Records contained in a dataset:
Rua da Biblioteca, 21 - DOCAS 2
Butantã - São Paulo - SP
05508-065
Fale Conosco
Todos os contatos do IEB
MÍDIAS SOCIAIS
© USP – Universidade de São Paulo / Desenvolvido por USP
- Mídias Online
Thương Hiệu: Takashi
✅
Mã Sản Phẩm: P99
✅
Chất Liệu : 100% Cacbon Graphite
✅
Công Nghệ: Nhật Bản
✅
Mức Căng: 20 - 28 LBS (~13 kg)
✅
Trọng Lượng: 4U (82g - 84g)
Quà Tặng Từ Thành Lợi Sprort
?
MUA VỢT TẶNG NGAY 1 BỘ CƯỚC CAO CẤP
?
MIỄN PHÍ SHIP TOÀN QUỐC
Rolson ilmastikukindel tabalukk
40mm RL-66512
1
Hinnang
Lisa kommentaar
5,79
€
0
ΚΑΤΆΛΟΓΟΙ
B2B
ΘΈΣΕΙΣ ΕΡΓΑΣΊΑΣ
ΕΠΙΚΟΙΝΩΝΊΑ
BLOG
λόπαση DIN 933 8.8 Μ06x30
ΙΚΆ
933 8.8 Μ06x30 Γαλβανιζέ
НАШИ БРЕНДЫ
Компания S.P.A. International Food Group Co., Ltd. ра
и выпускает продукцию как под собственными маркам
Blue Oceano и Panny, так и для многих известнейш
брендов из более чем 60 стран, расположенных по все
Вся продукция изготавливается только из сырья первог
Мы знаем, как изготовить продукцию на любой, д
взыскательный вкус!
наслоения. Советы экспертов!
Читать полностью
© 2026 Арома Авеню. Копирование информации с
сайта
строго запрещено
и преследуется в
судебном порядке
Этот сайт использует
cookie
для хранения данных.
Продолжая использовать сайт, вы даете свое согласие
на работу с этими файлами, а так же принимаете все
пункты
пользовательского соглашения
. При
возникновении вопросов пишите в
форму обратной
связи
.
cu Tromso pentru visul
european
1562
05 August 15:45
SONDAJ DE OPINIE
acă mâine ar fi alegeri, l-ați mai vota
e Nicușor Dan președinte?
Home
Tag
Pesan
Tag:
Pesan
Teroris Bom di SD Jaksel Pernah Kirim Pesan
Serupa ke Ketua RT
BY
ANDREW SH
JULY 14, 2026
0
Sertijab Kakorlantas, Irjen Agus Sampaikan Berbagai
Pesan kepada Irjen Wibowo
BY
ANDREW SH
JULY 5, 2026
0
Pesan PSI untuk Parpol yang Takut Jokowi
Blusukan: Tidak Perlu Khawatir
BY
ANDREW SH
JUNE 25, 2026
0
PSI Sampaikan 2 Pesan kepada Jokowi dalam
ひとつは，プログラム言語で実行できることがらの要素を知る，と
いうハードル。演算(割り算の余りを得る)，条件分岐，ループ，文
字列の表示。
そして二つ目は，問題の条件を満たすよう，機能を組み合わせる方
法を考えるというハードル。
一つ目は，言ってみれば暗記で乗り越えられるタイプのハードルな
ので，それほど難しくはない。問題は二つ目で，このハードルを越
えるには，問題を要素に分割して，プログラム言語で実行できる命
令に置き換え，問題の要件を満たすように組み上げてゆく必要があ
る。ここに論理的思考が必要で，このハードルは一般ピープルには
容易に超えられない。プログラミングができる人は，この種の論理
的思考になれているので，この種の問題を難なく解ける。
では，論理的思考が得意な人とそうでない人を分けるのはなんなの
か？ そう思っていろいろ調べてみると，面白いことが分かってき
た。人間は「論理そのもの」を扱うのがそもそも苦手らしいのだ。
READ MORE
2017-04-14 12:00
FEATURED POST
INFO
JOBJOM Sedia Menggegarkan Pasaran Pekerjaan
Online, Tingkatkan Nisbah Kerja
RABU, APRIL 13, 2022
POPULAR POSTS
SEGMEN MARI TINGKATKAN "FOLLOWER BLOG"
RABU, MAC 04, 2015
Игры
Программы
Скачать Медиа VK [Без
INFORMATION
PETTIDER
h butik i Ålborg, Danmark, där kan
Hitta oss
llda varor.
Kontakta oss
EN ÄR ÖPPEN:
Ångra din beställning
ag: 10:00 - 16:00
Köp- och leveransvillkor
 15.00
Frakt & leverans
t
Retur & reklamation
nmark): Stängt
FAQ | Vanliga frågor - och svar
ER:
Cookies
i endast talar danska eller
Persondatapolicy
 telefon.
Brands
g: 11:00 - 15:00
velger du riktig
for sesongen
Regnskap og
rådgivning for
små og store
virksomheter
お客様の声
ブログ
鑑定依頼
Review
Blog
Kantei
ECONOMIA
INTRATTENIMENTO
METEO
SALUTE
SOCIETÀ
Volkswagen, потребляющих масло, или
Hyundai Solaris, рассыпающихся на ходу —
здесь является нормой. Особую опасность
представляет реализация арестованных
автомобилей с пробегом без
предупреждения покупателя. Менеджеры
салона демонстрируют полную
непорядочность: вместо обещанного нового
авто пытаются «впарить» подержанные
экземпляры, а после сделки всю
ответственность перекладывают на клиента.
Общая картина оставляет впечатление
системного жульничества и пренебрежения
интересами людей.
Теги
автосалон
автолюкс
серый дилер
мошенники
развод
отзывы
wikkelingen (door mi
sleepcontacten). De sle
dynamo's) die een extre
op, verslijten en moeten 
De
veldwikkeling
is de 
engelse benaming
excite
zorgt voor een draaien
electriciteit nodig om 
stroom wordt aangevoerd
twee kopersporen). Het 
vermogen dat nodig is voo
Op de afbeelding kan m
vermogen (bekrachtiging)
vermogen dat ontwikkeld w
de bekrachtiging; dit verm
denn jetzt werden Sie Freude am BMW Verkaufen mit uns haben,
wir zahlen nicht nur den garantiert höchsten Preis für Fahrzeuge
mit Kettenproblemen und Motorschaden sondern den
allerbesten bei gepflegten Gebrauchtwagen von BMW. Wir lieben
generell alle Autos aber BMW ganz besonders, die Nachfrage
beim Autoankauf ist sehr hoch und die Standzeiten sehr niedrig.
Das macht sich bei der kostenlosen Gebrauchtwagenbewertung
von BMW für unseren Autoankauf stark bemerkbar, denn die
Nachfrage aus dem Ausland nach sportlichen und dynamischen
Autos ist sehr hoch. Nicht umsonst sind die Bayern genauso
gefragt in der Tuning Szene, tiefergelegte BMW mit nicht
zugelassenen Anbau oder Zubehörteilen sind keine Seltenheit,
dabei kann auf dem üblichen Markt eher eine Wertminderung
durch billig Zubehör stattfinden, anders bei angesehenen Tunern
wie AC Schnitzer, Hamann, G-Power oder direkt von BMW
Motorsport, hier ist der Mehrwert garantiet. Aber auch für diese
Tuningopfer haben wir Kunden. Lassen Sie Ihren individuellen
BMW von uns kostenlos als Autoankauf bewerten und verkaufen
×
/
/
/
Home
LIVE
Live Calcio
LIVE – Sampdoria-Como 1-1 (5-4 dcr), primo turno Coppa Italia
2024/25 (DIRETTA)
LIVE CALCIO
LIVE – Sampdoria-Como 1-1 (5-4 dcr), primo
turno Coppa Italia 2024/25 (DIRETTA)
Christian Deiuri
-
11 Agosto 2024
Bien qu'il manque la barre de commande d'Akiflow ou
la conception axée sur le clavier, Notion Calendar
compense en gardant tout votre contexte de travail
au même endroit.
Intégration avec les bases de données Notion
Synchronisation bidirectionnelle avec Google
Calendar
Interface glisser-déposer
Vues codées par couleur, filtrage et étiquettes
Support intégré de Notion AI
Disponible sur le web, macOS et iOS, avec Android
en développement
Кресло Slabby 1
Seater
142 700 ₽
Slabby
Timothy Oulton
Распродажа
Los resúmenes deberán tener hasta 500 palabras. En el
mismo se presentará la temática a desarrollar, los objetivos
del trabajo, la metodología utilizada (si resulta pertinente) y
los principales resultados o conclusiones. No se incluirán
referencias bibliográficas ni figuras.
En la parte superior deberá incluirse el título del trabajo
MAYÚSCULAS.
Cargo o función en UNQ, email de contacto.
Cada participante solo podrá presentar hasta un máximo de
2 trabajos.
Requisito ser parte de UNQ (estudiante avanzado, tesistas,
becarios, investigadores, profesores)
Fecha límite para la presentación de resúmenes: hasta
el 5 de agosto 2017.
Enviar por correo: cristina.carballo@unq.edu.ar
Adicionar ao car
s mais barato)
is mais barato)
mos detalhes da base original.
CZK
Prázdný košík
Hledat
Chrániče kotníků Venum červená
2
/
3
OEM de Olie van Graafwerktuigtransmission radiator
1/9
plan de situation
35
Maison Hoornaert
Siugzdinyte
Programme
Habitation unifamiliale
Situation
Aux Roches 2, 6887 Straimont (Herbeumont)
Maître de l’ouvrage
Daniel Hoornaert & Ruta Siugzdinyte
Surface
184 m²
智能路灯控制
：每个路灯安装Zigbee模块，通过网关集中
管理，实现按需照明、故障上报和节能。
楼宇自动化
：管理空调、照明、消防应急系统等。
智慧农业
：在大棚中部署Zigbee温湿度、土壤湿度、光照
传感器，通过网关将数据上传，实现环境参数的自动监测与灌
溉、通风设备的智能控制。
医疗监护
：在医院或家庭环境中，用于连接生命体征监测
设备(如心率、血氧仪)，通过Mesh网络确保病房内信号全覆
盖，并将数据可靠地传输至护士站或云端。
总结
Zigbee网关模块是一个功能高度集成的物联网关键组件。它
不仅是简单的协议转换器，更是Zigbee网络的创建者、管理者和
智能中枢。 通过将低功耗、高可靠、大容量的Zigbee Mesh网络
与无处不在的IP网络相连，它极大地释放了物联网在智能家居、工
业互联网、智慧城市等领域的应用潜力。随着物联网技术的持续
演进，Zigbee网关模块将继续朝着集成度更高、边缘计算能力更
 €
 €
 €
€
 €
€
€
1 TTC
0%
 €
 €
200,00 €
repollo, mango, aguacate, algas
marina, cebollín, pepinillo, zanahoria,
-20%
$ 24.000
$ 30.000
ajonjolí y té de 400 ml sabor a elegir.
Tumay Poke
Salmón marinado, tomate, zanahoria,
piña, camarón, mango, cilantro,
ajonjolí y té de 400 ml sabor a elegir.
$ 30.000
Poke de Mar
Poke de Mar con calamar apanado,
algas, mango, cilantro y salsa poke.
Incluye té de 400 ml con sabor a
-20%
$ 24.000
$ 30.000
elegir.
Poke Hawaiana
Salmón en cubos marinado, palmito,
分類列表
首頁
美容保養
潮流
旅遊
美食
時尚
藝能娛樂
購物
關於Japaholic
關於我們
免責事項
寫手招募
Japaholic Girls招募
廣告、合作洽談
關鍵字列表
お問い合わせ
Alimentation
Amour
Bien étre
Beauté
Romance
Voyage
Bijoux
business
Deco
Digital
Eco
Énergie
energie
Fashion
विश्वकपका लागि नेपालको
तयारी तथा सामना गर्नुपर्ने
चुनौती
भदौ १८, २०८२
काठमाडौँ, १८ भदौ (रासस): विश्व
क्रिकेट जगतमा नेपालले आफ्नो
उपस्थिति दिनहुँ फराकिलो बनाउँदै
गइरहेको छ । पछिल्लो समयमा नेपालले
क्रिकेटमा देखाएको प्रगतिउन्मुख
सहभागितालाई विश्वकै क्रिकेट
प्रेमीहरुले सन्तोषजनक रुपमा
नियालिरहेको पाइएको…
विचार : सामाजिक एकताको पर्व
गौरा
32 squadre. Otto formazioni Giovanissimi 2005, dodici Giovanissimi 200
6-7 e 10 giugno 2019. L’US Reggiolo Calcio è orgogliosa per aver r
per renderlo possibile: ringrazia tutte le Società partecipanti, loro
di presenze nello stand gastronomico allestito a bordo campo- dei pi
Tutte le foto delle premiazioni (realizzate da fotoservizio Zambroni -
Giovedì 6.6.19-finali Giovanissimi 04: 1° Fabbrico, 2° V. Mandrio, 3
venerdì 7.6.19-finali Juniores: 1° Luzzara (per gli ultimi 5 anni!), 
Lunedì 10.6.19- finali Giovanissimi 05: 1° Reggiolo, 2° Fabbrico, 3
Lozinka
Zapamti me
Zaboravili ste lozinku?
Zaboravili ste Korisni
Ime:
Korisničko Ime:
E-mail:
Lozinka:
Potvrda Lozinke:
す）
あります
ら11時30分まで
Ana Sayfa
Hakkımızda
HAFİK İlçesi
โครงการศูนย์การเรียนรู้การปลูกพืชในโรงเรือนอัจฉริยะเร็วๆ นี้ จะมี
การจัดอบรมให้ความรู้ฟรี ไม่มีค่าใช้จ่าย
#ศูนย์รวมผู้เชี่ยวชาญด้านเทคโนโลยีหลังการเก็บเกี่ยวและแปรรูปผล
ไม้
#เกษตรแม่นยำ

EXERCISE INSTRUCTIONS
Copy out, word for word, the part of the entries above that begins at the line with "rådgivning for" and ends at the line with "предупреждения покупателя. Менеджеры", including both.

EXERCISE RESULT
rådgivning for
små og store
virksomheter
お客様の声
ブログ
鑑定依頼
Review
Blog
Kantei
ECONOMIA
INTRATTENIMENTO
METEO
SALUTE
SOCIETÀ
Volkswagen, потребляющих масло, или
Hyundai Solaris, рассыпающихся на ходу —
здесь является нормой. Особую опасность
представляет реализация арестованных
автомобилей с пробегом без
предупреждения покупателя. Менеджеры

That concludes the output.